Where did you hear this? I was under the impression that alpha tests were the fast, shoddy version of blending, and that blend modes can cause serious performance hits.

I experienced it first hand, then googled it and found a lot of articles explaining how it b0rks early depth culling.

Again, I have to stress that my main gripe here is that the CPU, not the GPU, seems to be doing an inordinate amount of work here. I’m not calling glFinish() anywhere, so why is GPU work slowing down my CPU thread? I’m sorry if I was unclear about this.

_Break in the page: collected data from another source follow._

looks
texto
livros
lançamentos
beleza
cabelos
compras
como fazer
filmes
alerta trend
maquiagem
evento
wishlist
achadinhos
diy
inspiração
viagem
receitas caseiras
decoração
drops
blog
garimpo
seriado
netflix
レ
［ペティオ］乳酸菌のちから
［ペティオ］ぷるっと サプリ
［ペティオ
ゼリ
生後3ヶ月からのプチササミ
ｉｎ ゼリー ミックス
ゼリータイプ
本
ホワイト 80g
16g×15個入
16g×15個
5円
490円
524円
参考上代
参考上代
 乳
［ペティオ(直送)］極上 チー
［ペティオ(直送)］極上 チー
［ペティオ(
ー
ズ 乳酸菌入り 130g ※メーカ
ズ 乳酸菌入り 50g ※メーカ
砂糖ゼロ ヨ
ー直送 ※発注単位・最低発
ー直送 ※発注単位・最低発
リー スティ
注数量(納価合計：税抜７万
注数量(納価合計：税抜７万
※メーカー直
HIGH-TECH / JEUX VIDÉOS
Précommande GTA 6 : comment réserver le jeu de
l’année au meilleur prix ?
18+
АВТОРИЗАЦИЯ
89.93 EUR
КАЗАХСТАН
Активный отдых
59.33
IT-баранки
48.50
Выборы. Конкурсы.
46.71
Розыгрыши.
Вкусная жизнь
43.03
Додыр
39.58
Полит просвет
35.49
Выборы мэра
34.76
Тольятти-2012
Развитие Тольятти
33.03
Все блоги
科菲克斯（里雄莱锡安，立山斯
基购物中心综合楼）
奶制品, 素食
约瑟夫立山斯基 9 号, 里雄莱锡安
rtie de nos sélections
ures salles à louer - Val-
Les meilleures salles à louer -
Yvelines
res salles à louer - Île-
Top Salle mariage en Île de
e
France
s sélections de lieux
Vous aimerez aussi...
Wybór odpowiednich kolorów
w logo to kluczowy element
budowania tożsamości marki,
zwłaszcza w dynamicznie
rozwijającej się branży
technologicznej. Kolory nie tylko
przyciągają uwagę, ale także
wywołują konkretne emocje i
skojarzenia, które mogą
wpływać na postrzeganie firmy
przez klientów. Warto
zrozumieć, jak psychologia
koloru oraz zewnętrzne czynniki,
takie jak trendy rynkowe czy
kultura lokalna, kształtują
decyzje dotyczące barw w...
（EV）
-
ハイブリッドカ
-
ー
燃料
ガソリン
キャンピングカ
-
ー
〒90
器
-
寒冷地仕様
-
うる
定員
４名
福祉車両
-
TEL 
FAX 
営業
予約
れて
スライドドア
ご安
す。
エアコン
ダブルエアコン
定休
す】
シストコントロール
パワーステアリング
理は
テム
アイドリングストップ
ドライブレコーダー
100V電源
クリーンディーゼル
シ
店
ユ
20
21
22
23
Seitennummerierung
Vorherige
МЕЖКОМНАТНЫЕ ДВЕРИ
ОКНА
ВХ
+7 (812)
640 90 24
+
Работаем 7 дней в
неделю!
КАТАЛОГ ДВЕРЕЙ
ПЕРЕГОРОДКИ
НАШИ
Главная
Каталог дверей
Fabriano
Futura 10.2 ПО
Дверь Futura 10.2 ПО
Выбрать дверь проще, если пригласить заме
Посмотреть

Look, let me explain: This is where all the rendering is being performed-


  
  private void flushGeometry(GL draws) {
    final int numVerts = vertBuffer.position() / 3 ;
    if (numVerts == 0) return ;
    if (HUD.isMouseState(HUD.CLICKED))
      I.say("\nFlushing buffer, num. verts: " + numVerts) ;
    textBuffer.rewind() ;
    normBuffer.rewind() ;
    vertBuffer.rewind() ;
    draws.glTexCoordPointer(2, GL.GL_FLOAT, 0, textBuffer) ;
    draws.glNormalPointer(GL.GL_FLOAT, 0, normBuffer) ;
    draws.glVertexPointer(3, GL.GL_FLOAT, 0, vertBuffer) ;
    draws.glDrawArrays(GL.GL_TRIANGLES, 0, numVerts) ;
  }

Now, if I literally comment out only the final line (to glDrawArrays), then the time between initiating rendering and final method return, on the CPU side, drops by a full 40 milliseconds. (That method is only called about a dozen times during rendering, I should add, since I’m essentially piling all the individual identically-textured sprites into one set of geometry buffers.) Everything before that line is (virtually) pure CPU work. So why is drawArrays eating up this massive chunk of my CPU time? Shouldn’t everything after this point be the GPU’s problem?

Sorry, I was replying to lhkbob, not to your problem.

Anyway, you are using vertex arrays - VAs (not vertex buffer objects - VBOs)

There is some overhead here, and you should only really use it for rendering ‘quite some’ geometry, not a single quad.

Further, the CPU can get quite busy while you might expect it would be idling. It depends on the drivers, but I clearly remember that CPU usage would spike whenever the GPU would be busy. It looked like some drivers were active-waiting for the GPU to get on with the next frame, like Thread.yield in a tight loop. At least for me it turned out to be the case, as I could spawn another thread, and do quite some work on it, although the CPU was already at 100% before I started the work.

As you shrink your sprite, which takes the burden off the GPU (fillrate!), your driver will Thread.yield() less, reducing the CPU load.

Keep in mind that eventough the CPU is at 100%, yielding, you can still use the majority of its processing power on another thread.

Thanks for the tip. I’ll try spawning a different thread for the rendering process and also see if I can cut down the time taken on another machine. The interesting thing is that calling glFinish does seem to increase the time taken by about 50%- would that support the active-waiting theory?

As mentioned, I’m piling lots of individual quads into a single set of geometry buffers before rendering, so glDrawArrays is pushing about 1000 polys a go. (Speaking of which, my buffer manipulation is also appallingly slow, but I can at least optimise around that…)

[quote]I think your main performance hit is that you’re doing significant overdraw and zbuffer performance is shot to hell. I once tried doing a benchmark rendering 10000 cubes in one place. The performance was terrible, but when it switched over to 10000 cubes on screen, but spread out randomly performance was much more acceptable.
[/quote]
I don’t think so- I’ve seen comparable rendering speeds for fullscreen scenes with trees spread all over the place (about 1000 sprites, plus about 1000 terrain tiles.)
http://img223.imageshack.us/img223/2117/screenpic.jpg

I guess it depends on the hardware/drivers?? BTW nice screenshots.